• [Tarefas a fazer]:
1. Repete sem mudar nada o trecho do texto sobre Bolonha que começa em "Todavia, o problema" e segue até "académico de origem.".
2. Escreve a continuação do texto sobre Bolonha a partir do ponto em que acaba.

• [Bloco de texto]:
[sempre de acordo com a antiga ortografia]

sexta-feira, 2 de julho de 2010



Bolonha, sinais dos tempos

No passado sábado, dia 26 de Junho, o jornal Público trazia um anúncio que deve ter chamado a atenção a muita gente. Passo a reproduzir o que, na economia deste meu texto, é a parte útil daquela mensagem:


“Admissão de Administrativo(a) / RP / Associação Pública Profissional pretende seleccionar colaborador(a) para as áreas de administração e de relações com o exterior / Habilitações requeridas: Licenciatura pré-processo de Bolonha (cinco anos) ou Mestrado pós-processo de Bolonha em áreas de Administração e de Relações Públicas (…)”

Atestando análoga atitude, traria à colação o litígio entre o Dr. Marinho Pinto e os candidatos ao estágio na Ordem dos Advogados, agora obrigados a submeterem-se a um exame de acesso depois de o Bastonário ter verificado quão deficiente é a preparação académica dos pretendentes, bem patente, aliás, nos resultados da prova em apreço, traduzidos em apenas 10% de notas positivas…


Não há dúvida de que estes são sinais dos tempos. E sinais demasiado preocupantes para que não nos detenhamos, embora muito sumariamente, na reflexão que merecem. Para quem tivesse andado algo distraído, aí estão os indícios de que, não só os potenciais empregadores mas também as próprias associações profissionais, desconfiam dos cursos superiores e consideram-nos incapazes de proporcionarem os conhecimentos que é suposto serem adquiridos pelos jovens que os frequentam no sentido de se candidatarem ao mercado de trabalho.


Uma certa dose de desleixo e de falta de exigência, bem como quantum satis de facilitismo institucionalizado, constituem a explosiva mistura que, já há muitos anos, vem armadilhando a granada. Desde o ensino secundário – isto para mais não recuarmos… – até ao superior, geralmente anquilosado e reprodutor de modelos perfeitamente ultrapassados, que recebe os jovens já com imensas deficiências, eis o quadro que, grosso modo, está na origem da impreparação da geração recém-licenciada de acordo com o modelo Bolonha.

Todavia, o problema é muito mais compósito e complexo do que, até ao momento, estes simples e despretensiosos parágrafos indiciam. Como não pretendo meter a foice em seara alheia, apenas me circunscreverei aos cursos superiores de Letras, nomeadamente os de Línguas e Literaturas Modernas, mais curtos do que os das Licenciaturas de antigamente, nas diferentes áreas filológicas (clássicas, românicas, germânicas) que bem conheço por se reportarem ao meu modelo académico de origem.

(Textos de origem dos documentos formatados)
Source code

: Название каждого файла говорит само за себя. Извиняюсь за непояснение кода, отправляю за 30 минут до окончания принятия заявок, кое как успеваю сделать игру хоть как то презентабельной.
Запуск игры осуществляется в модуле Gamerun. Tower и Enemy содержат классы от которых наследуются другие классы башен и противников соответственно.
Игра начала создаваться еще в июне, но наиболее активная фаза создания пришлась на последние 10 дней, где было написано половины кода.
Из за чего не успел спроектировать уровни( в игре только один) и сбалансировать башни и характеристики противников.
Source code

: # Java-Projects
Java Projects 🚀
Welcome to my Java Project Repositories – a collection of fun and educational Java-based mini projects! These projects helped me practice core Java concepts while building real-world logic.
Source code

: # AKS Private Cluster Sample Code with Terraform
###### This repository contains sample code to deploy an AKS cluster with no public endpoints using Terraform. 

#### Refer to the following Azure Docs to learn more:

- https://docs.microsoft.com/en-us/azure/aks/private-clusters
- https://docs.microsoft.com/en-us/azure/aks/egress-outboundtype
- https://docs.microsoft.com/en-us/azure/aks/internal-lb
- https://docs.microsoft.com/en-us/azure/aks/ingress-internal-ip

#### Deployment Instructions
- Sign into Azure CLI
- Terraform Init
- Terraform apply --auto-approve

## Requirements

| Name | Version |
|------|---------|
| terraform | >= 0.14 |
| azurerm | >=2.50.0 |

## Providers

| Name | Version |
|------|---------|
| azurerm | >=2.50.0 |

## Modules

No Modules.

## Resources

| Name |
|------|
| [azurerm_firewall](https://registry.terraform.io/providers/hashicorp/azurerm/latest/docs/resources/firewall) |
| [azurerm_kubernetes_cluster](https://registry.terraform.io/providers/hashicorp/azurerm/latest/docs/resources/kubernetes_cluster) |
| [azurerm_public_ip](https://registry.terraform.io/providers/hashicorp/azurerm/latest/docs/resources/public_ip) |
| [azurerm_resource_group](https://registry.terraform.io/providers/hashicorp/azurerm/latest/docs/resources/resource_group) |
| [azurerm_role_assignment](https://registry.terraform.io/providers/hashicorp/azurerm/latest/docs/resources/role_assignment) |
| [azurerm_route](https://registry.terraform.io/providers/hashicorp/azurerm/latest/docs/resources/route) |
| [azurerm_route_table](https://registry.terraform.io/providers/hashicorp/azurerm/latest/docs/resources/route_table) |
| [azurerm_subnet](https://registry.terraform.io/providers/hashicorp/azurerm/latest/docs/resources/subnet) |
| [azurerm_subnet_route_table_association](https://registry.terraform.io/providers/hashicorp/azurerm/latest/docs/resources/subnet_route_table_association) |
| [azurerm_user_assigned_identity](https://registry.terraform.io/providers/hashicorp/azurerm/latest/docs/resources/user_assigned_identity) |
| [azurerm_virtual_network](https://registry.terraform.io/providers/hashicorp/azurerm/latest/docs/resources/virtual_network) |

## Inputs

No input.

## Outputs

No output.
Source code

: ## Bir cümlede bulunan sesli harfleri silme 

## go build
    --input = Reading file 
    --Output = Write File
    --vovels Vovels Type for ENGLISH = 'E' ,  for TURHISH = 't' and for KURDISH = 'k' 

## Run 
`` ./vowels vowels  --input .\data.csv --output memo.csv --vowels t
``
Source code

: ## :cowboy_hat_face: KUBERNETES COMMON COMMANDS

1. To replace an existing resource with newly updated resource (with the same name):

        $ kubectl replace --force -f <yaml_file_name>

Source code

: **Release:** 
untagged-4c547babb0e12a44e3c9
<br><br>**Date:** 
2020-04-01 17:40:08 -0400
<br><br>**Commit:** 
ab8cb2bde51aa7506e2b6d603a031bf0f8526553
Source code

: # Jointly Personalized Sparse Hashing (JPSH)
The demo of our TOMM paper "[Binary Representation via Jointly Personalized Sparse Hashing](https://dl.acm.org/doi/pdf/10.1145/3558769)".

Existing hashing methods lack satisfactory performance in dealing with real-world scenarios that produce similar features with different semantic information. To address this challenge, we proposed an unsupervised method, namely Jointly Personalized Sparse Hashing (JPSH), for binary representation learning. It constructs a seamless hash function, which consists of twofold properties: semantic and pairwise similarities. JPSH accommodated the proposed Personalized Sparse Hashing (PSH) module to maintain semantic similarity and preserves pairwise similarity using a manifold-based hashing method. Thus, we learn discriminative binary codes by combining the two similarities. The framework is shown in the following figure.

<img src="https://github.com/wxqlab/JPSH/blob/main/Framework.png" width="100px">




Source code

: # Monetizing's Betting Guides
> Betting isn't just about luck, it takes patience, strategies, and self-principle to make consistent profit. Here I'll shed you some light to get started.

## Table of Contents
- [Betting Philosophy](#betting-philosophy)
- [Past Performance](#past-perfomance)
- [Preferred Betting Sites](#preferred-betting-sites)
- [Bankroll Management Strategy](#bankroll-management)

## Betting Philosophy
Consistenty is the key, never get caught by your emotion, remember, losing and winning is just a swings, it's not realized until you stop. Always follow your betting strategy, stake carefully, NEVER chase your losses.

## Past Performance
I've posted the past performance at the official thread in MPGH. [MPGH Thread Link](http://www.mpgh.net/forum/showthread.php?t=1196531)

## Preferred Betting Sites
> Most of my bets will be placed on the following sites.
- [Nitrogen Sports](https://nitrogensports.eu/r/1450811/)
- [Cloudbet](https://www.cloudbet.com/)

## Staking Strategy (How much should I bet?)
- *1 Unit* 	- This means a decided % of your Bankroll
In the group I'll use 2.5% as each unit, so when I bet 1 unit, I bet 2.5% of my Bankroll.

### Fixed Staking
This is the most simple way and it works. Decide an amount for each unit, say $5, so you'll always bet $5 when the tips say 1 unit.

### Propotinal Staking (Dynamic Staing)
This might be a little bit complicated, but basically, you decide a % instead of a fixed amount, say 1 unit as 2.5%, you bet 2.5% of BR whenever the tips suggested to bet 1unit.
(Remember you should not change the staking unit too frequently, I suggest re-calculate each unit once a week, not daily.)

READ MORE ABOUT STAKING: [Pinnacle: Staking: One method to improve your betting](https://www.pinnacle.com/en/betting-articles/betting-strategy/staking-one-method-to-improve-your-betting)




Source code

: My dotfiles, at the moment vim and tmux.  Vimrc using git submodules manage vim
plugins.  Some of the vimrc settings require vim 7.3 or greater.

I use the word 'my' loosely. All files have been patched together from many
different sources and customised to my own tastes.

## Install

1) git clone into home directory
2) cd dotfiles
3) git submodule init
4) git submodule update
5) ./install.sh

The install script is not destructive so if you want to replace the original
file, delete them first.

• [Respostas abaixo]:
1.
Todavia, o problema é muito mais compósito e complexo do que, até ao momento, estes simples e despretensiosos parágrafos indiciam. Como não pretendo meter a foice em seara alheia, apenas me circunscreverei aos cursos superiores de Letras, nomeadamente os de Línguas e Literaturas Modernas, mais curtos do que os das Licenciaturas de antigamente, nas diferentes áreas filológicas (clássicas, românicas, germânicas) que bem conheço por se reportarem ao meu modelo académico de origem.

2.
Para não me alongar para além do desejável, apenas me detenho num aspecto da questão, lembrando que, portanto, muito antes do modelo de Bolonha, já havia professores de Português que jamais aprenderam uma palavra de Latim. Afirmo, sob palavra de honra, sem qualquer ponta de hipérbole ou de ironia, desconhecer como é possível ensinar Língua Portuguesa, em qualquer dos níveis e ramos de ensino, sejam quais forem os destinatários, sem ter aprendido Latim…*
Vem este caso à baila, tão somente, no sentido de estranhar que, de momento, tal como já aconteceu com os empregadores e associações profissionais acima mencionados, ainda não tivessem surgido associações de pais e de encarregados de educação preocupadas com a bagagem científica dos professores de português dos seus filhos e educandos.

Ou muito me engano ou muito não faltará para que, em tempo oportuno, assistamos a manifestações nesse sentido… Ah, se tais cidadãos contribuintes soubessem alguns detalhes, menos convenientes ou politicamente incorrectos, do cabedal científico e académico de alguns dos pseudo mestres a quem entregam os miúdos para que estes aprendam o que eles, pais, julgam que, na realidade, é ensinado competentemente!...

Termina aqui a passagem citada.